Os gregos são os pais da filosofia. A busca pela “essência” das coisas por meio da razão marcou o gênio helênico. O mundo hebraico é diferente. A realidade é complexa e é criação de Deus. O homem deve reverenciar o Criador e viver em santidade. A criação é bela e não é inferior por ser material. A realidade integrada e complexa deve ser celebrada à luz da revelação do Criador. Por isso, a abstração marca o mundo grego, mas, a Bíblia Hebraica não é sistemática, filosófica ou teológica. São textos vivos e dinâmicos que delineiam a relação do Criador com o homem. ThorleifBoman, com razão, afirma: A mente hebraica é “dinâmica, vigorosa e apaixonada, e de vez em quando até explosiva; enquanto a mentalidade grega é estática [harmônica], serena, moderada”. Por isso, o hebraico fala concreto enquanto o grego pensa abstrato. A ideia pura para o grego é o caminho para alcançar a verdade, por isso, lidar com a vida é usar abstrações, modelos que supostamente organizam a realidade. Essa abstração pressupõe um movimento de distanciamento da realidade, de construção de um mundo que não toca o cotidiano. Já a linguagem bíblica é concreta e sensorial; em vez de abstrações, descreve a experiência vivencial do homem em sua relação com Deus. Lutero chamou isso de “energia especial” no vocabulário bíblico. Essa linguagem sensorial dá vida, movimento e um colorido especial ao texto bíblico e à literatura hebraica antiga. Por exemplo: irar-se é “arder as narinas”, ver é “levantar os olhos”, o orgulhoso é aquele que tem “dura cerviz”, revelar ou apresentar algo é “falar aos ouvidos”, preparar-se é “vestir os lombos”.
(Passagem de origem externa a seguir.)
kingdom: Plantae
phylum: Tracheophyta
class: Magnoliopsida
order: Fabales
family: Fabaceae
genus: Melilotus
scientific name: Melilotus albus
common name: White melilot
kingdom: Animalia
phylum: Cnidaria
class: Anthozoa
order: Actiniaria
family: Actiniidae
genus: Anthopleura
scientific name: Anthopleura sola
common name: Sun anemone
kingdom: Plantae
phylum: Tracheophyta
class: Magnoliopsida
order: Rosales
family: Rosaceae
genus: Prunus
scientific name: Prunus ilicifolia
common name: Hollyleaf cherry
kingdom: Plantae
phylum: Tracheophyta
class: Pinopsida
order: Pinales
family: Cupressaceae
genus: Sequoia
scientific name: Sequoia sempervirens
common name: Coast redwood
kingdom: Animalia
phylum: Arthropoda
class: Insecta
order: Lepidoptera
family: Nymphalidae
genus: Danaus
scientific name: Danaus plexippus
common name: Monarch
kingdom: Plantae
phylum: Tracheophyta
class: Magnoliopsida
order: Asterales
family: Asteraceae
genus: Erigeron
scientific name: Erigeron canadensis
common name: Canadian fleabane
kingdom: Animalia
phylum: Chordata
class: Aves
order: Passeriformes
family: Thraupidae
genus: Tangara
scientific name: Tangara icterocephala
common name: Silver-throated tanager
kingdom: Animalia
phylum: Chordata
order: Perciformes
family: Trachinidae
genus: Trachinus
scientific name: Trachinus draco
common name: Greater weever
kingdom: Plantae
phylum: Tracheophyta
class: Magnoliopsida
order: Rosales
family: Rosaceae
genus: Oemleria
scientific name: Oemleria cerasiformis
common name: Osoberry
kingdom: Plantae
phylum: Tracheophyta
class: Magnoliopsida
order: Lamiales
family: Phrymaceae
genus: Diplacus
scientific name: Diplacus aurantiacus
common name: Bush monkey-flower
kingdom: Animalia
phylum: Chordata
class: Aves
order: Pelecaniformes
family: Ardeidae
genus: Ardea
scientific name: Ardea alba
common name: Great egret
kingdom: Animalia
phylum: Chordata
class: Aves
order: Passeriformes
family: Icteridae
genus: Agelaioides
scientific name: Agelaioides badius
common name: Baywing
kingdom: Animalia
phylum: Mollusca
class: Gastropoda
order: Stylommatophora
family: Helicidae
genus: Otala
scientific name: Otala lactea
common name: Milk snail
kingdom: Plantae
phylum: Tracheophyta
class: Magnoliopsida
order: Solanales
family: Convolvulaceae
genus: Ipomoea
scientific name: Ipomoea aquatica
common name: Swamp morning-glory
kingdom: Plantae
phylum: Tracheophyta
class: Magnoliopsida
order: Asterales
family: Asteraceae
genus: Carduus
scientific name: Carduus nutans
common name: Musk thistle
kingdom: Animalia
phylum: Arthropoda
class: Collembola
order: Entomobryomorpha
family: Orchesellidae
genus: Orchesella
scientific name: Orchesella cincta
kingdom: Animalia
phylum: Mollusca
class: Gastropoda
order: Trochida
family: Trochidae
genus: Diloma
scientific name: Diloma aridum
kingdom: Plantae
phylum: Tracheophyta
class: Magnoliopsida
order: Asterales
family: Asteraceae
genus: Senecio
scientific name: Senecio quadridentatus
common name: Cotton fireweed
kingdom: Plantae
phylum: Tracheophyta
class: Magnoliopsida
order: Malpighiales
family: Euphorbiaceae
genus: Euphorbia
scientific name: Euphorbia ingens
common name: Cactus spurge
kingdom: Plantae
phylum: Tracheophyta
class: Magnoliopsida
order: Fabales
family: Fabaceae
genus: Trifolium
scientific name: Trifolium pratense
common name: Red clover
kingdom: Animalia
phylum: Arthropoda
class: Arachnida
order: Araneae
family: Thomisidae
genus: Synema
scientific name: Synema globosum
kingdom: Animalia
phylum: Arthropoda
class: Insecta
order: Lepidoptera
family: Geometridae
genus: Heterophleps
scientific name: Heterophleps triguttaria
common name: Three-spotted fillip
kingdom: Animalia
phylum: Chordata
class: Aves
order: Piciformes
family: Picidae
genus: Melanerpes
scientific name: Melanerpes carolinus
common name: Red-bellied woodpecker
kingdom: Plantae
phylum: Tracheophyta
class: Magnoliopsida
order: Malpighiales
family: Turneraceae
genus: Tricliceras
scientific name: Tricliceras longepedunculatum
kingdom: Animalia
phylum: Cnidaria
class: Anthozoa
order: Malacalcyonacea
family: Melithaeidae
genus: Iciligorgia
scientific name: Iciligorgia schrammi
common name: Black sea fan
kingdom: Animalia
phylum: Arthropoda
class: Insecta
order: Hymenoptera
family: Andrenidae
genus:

Com esse enfoque, a realidade bíblica é dialética, em oposição ao reducionismo lógico aristotélico, que tanto tem dominado a teologia. O texto sagrado não se incomoda em afirmar realidades aparentemente opostas (complementares). Deus é um ser infinito, mas pode encarnar num bebê em Belém da Judeia. Deus pode ser um e três ao mesmo tempo. A Bíblia é Palavra de Deus e foi escrita por homens. Somos salvos pela fé e ao mesmo tempo por obra exclusiva do Espírito Santo. Deus é totalmente soberano e nós somos livres e responsáveis por nossos atos. Enquanto o racionalismo limitado conduz à fragmentação e à polarização do texto bíblico, o enfoque dialético hebraico permite a convivência tranquila e complementar de vários temas importantes das Escrituras. Um realinhamento “hebraico” nos daria mais humildade, menos desejo de “dominar o texto” e mais tolerância e fraternidade. Precisamos enxergar e viver a vida, sob a perspectiva hebraica, numa atitude de encantamento diante do sagrado e do divino, e aceitar que Deus é simplesmente inefável, constatando que a realidade é entrelaçada e complexa. A Bíblia hebraica mantém muitas tensões, sem que isso traga nenhum prejuízo a Deus ou ao mundo criado. Na história do Êxodo, quando Moisés diz ao faraó que deixe o povo ir adorar a Deus, o faraó endurece o coração, mas também diz que Deus endurece o coração do faraó. Nenhuma crise para o pensamento hebraico. Grande complicação para o mundo grego.
É útil observar alguns contrastes fundamentais entre as duas perspectivas aqui:

Se quisermos construir uma Reforma plena, um retorno completo às Escrituras, por meio de uma teologia e de uma igreja mais viva e apaixonada por Deus e sua graça, e se desejarmos experimentar uma intensa sintonia entre reflexão e espiritualidade e com humildade crescer em tolerância e união em Cristo, é preciso revisitar o mundo hebraico, a matriz fundamental que estrutura e fundamenta o pensamento bíblico. Caso estejamos prontos, quem sabe tenhamos uma nova Reforma” Quem sabe venhamos a redescobrir o lado hebraico da Reforma! Que o Eterno nos abençoe.